Convert a place name to `(lat, lon)` coordinates via the Nominatim API.

**Parameters**

| Parameter | Type | Description |
|-----------|------|-------------|
| `place` | `str` | Any Nominatim-supported query string |

**Returns** `(lat, lon)` as a tuple of floats

**Example**

```python
lat, lon = pysochrone.geocode("Marienplatz, Munich, Germany")
print(lat, lon)  # 48.137... 11.575...
```

---

## `fetch_pois`

```python
pysochrone.fetch_pois(isochrone_geojson: str) -> str
```

Fetch OpenStreetMap points of interest that fall within a given isochrone polygon.

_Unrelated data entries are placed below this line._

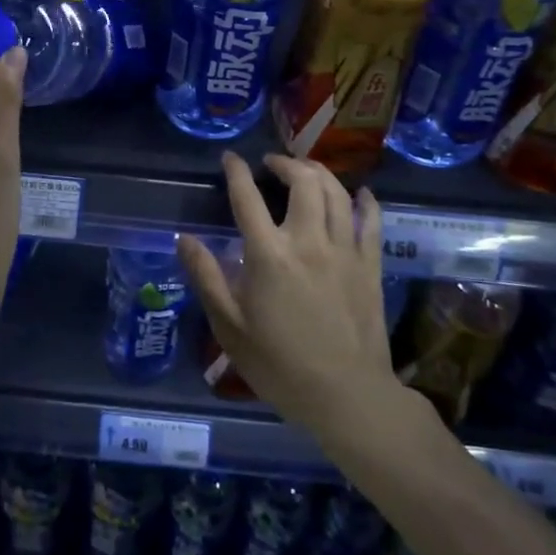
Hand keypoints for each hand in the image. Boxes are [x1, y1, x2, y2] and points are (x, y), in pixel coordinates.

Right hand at [179, 153, 405, 445]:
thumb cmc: (280, 365)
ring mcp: (344, 250)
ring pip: (337, 193)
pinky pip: (371, 222)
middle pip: (302, 181)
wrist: (347, 396)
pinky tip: (361, 194)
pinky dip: (365, 202)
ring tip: (305, 171)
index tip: (230, 158)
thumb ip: (206, 277)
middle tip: (272, 163)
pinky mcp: (370, 266)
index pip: (247, 198)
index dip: (236, 172)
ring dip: (319, 173)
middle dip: (285, 163)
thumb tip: (184, 239)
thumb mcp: (230, 327)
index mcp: (269, 254)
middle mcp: (308, 241)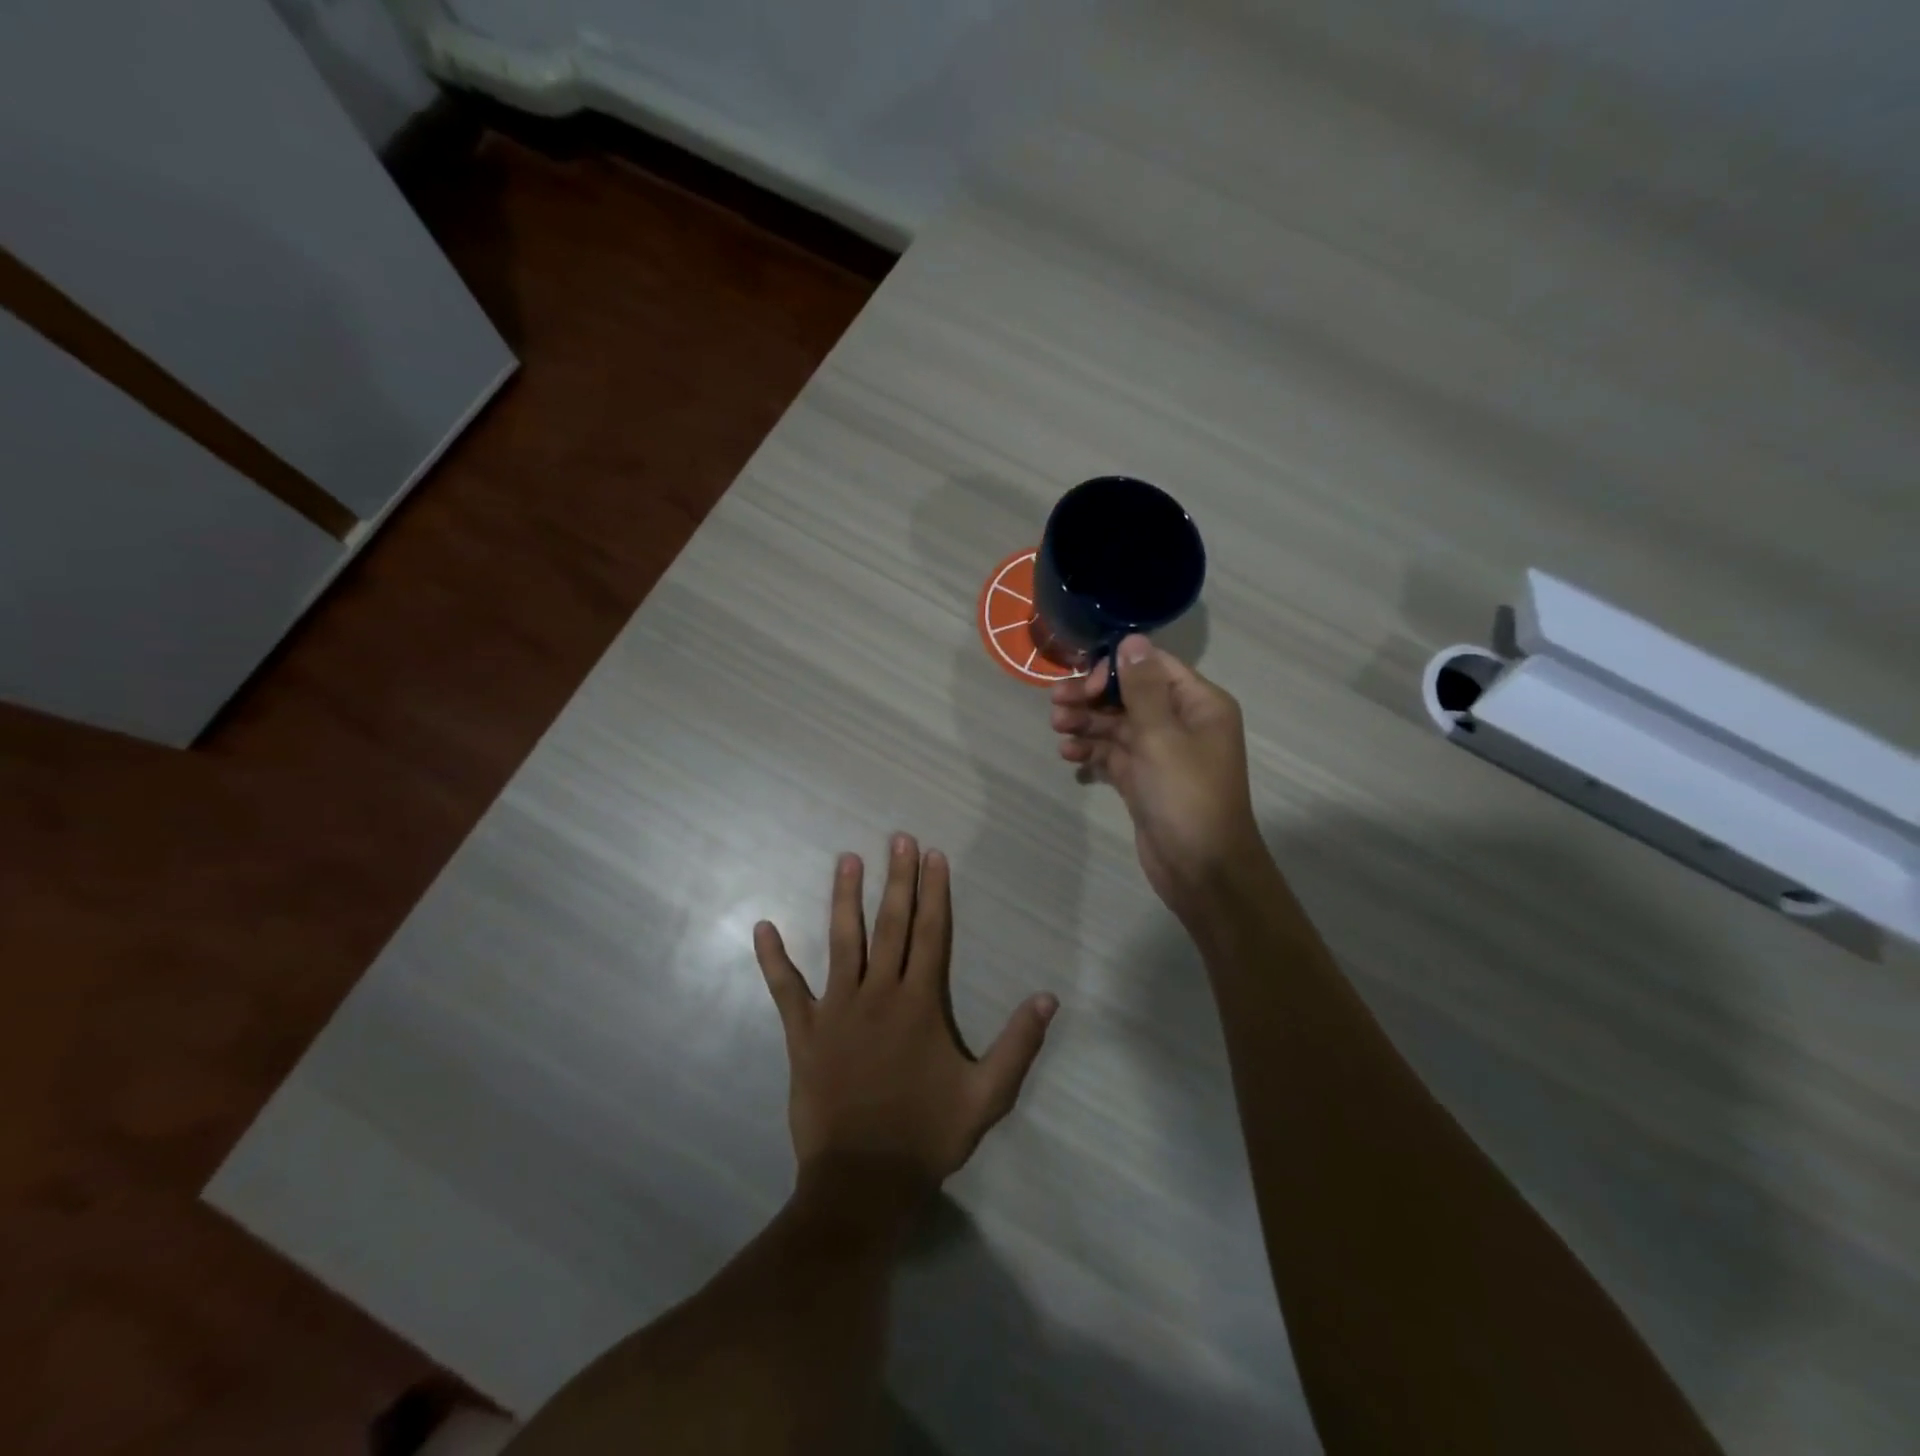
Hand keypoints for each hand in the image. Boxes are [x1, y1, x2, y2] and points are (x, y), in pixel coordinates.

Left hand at [753, 835, 1058, 1209]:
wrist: (863, 1181)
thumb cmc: (927, 1136)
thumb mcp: (988, 1096)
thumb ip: (1018, 1044)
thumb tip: (1048, 997)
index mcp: (920, 1004)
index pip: (931, 934)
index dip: (934, 892)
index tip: (934, 856)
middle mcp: (879, 994)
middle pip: (891, 925)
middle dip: (897, 879)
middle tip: (898, 839)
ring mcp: (837, 1010)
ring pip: (842, 942)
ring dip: (844, 899)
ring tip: (847, 860)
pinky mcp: (804, 1032)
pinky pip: (785, 989)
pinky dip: (773, 959)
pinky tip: (763, 927)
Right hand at [1050, 635, 1268, 915]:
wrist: (1202, 869)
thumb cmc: (1187, 796)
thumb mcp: (1162, 737)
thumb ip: (1142, 688)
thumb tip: (1132, 639)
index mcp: (1198, 704)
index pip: (1152, 667)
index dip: (1116, 669)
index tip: (1086, 685)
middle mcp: (1181, 723)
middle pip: (1130, 695)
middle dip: (1092, 697)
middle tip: (1056, 705)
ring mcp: (1161, 753)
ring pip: (1117, 725)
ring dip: (1086, 724)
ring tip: (1057, 729)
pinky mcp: (1143, 780)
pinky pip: (1113, 754)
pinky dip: (1092, 751)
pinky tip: (1069, 755)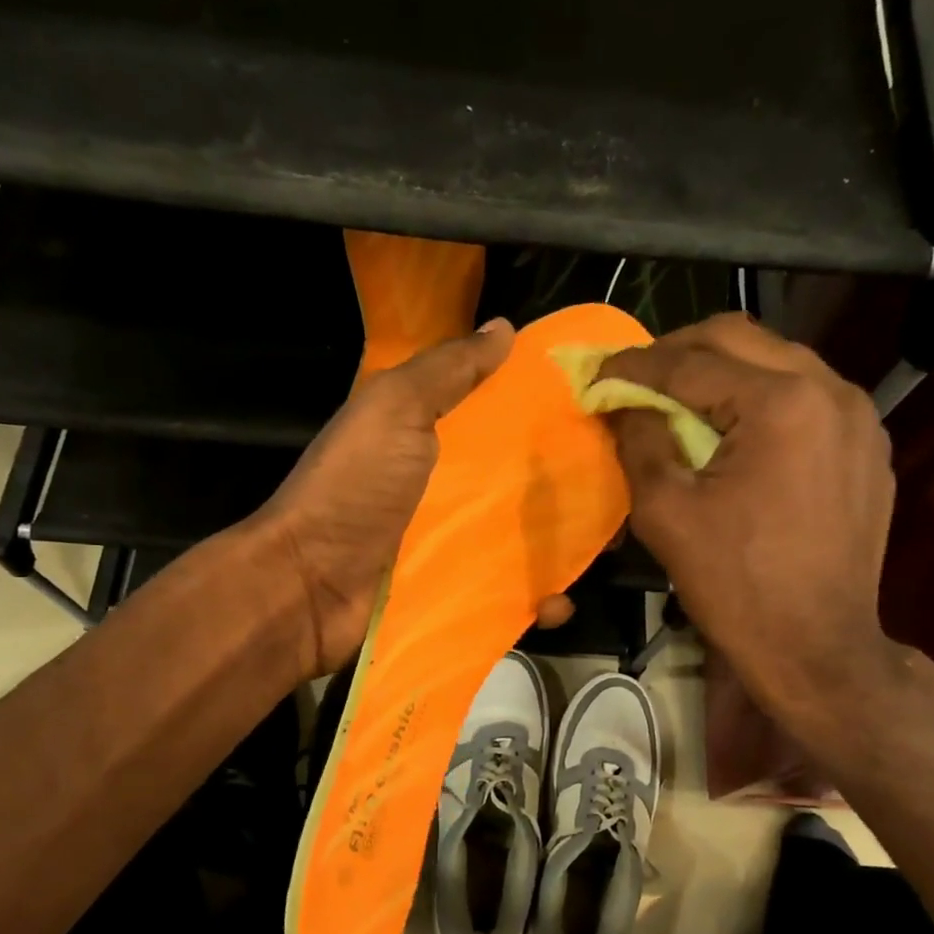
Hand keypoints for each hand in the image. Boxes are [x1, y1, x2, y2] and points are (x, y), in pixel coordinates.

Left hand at [255, 320, 576, 679]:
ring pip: (530, 542)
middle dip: (576, 488)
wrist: (308, 587)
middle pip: (529, 485)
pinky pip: (512, 598)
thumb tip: (504, 329)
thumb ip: (446, 371)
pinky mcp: (462, 598)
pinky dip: (541, 603)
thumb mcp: (393, 409)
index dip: (556, 417)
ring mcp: (459, 549)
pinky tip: (558, 604)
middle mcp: (455, 493)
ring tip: (607, 549)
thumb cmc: (353, 489)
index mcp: (442, 442)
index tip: (608, 415)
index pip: (511, 422)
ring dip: (568, 549)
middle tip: (624, 491)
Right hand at [599, 314, 903, 744]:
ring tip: (679, 400)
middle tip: (635, 378)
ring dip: (721, 371)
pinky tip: (734, 430)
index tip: (596, 372)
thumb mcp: (666, 513)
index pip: (692, 360)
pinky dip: (760, 399)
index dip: (634, 364)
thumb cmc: (736, 586)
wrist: (816, 649)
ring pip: (777, 361)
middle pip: (741, 338)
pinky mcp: (867, 446)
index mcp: (781, 403)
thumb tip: (622, 403)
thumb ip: (639, 441)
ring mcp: (859, 417)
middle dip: (678, 352)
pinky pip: (806, 397)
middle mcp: (831, 390)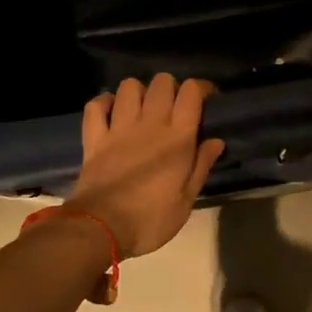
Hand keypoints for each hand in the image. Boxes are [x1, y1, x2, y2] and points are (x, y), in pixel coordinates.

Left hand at [69, 74, 225, 257]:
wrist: (101, 228)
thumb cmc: (151, 220)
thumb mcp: (186, 201)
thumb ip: (201, 166)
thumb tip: (216, 141)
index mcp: (177, 138)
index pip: (190, 93)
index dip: (199, 88)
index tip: (205, 99)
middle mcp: (149, 123)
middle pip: (161, 82)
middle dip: (170, 87)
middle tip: (173, 106)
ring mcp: (118, 128)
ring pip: (129, 86)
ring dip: (139, 92)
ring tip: (143, 108)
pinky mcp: (94, 137)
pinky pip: (95, 106)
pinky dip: (103, 103)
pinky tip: (111, 111)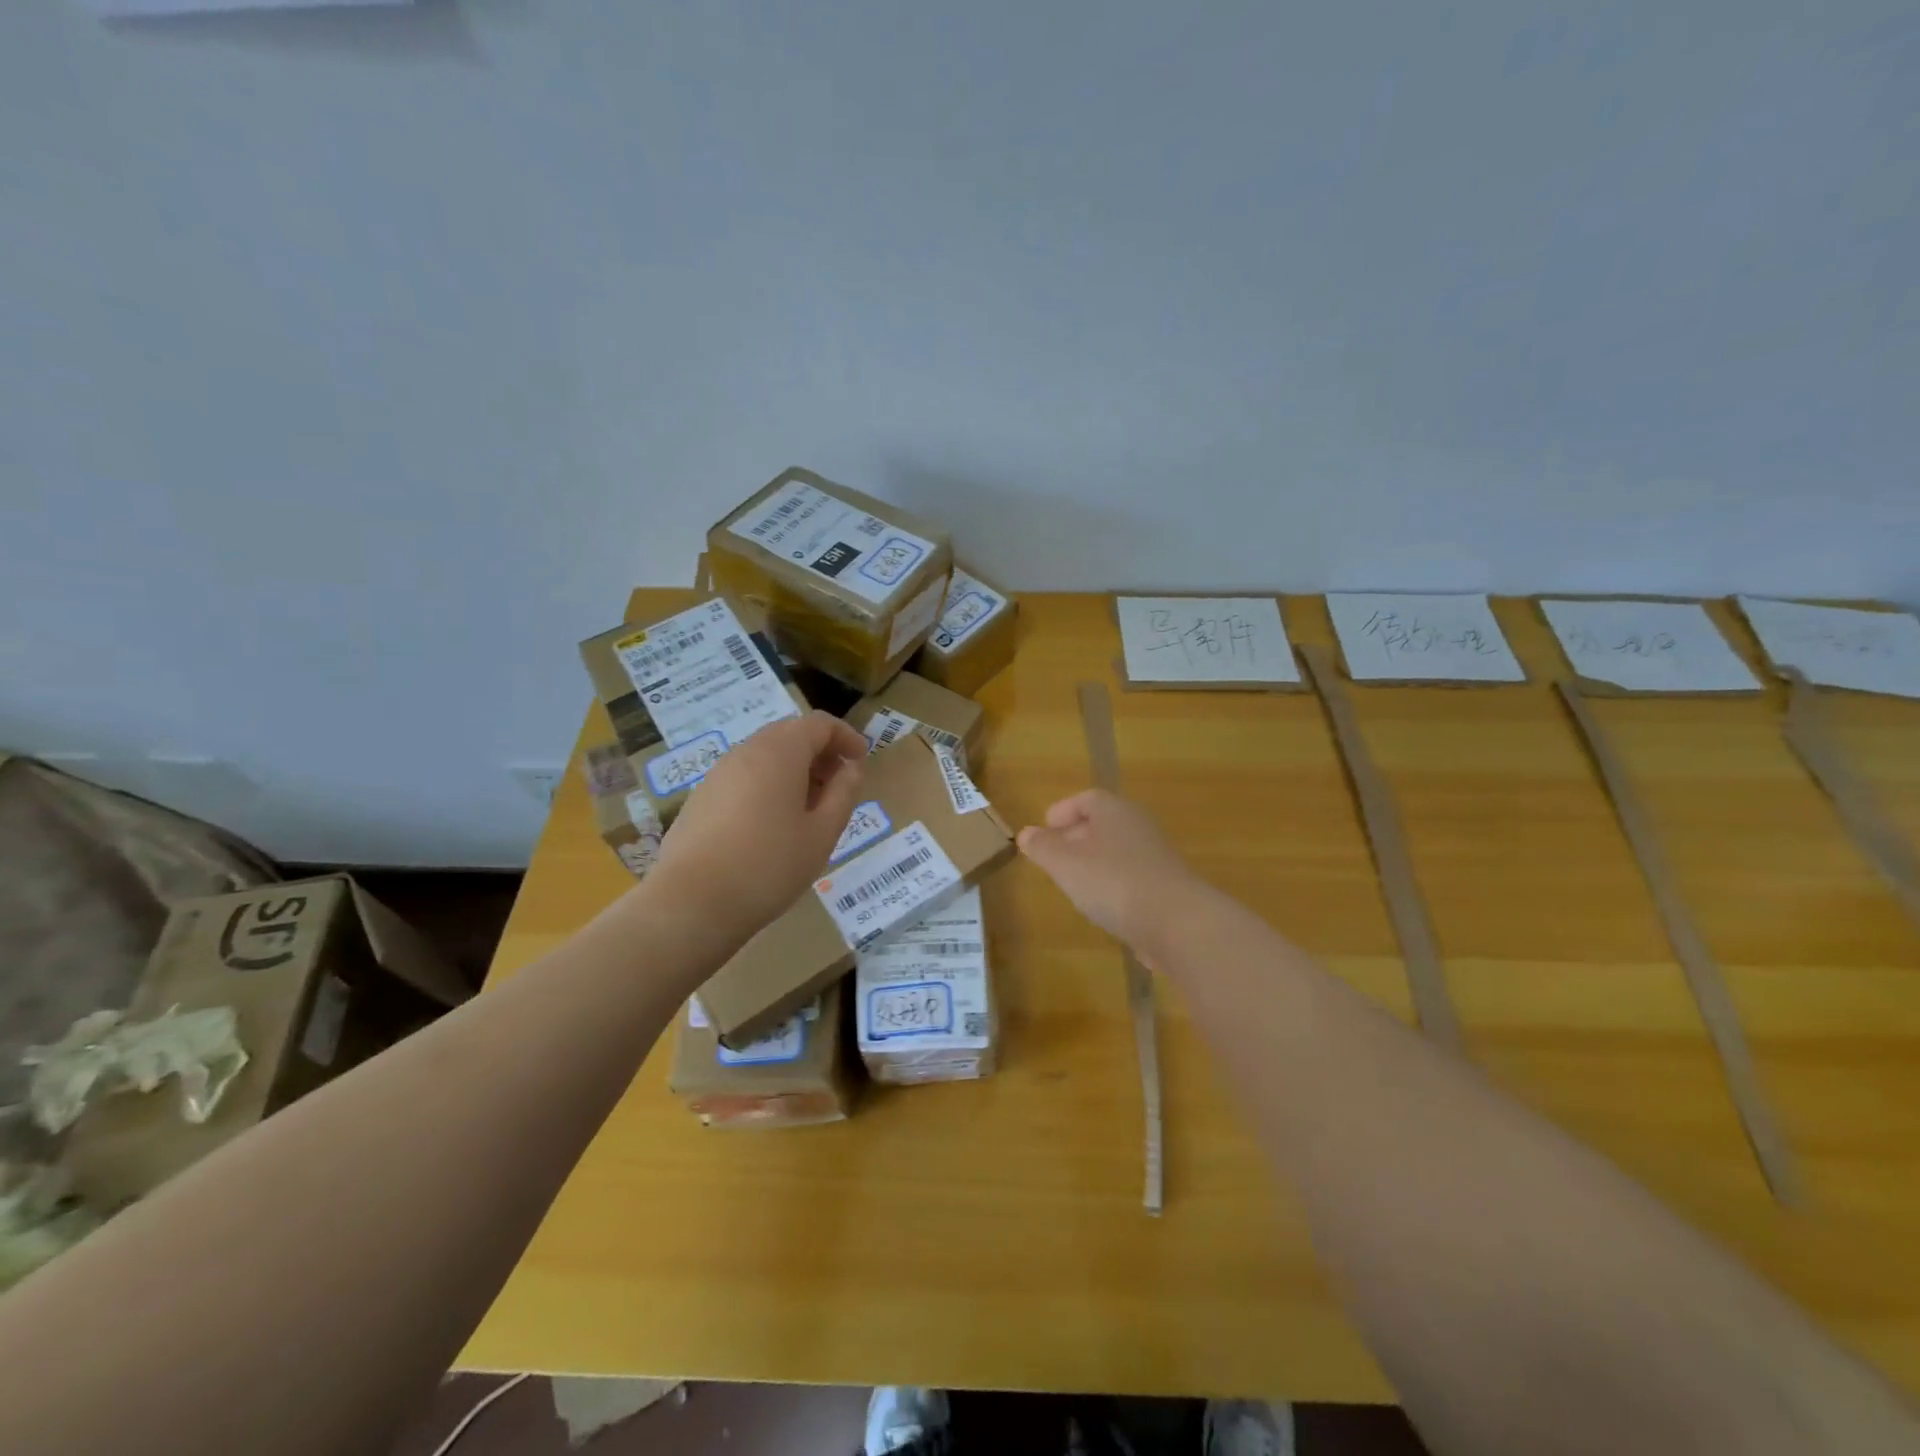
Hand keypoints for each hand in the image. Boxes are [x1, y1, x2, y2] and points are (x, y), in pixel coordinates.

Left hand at [647, 711, 867, 940]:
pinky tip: (773, 824)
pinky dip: (768, 784)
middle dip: (820, 752)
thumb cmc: (769, 866)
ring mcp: (718, 773)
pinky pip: (744, 776)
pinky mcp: (702, 797)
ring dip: (794, 769)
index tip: (861, 760)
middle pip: (790, 734)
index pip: (819, 724)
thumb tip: (851, 768)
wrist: (691, 903)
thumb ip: (843, 793)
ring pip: (765, 755)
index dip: (845, 736)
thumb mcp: (822, 833)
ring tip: (810, 808)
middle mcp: (746, 752)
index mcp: (780, 752)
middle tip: (839, 784)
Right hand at [1017, 789, 1201, 954]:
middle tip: (1052, 855)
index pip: (1087, 799)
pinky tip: (1100, 905)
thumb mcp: (1066, 864)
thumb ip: (1043, 847)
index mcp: (1115, 811)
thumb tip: (1025, 833)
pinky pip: (1130, 875)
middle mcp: (1138, 827)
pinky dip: (1111, 883)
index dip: (1064, 811)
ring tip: (1071, 881)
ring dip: (1093, 861)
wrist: (1177, 923)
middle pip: (1103, 823)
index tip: (1045, 827)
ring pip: (1116, 850)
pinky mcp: (1165, 886)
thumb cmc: (1114, 882)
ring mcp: (1156, 857)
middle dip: (1075, 836)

Makes a fresh Overpass API request for the bounding box of the polygon, then
filters the returned nodes to those geometrically inside the polygon.

**Parameters**

| Parameter | Type | Description |
|-----------|------|-------------|
| `isochrone_geojson` | `str` | A GeoJSON geometry string as returned by `calc_isochrones` |

**Returns** `str` — GeoJSON `FeatureCollection` where each feature is a POI `Point`
with all raw OSM tags as properties.

!!! note
    To avoid filtering POIs yourself, prefer `graph.fetch_pois(iso)` when you already
    have a `Graph` object — it uses the same implementation.

**Example**

```python
import json

isos = pysochrone.calc_isochrones(48.137144, 11.575399, [600], "Walk", "Concave")
pois_str = pysochrone.fetch_pois(isos[0])
pois = json.loads(pois_str)

for feature in pois["features"]:
    tags = feature["properties"]
    if tags.get("amenity") == "restaurant":
        print(tags.get("name", "unnamed restaurant"))
```

---

## `cache_dir`

```python
pysochrone.cache_dir() -> str
```

Return the path to the on-disk XML cache directory.

Override the default location by setting the `OSM_GRAPH_CACHE_DIR` environment variable.

---

## `clear_cache`

```python
pysochrone.clear_cache() -> None
```

Clear both the in-memory (graph and XML) caches and the on-disk XML cache.

Useful when you want to force a fresh fetch from Overpass, e.g. after OSM data has been updated.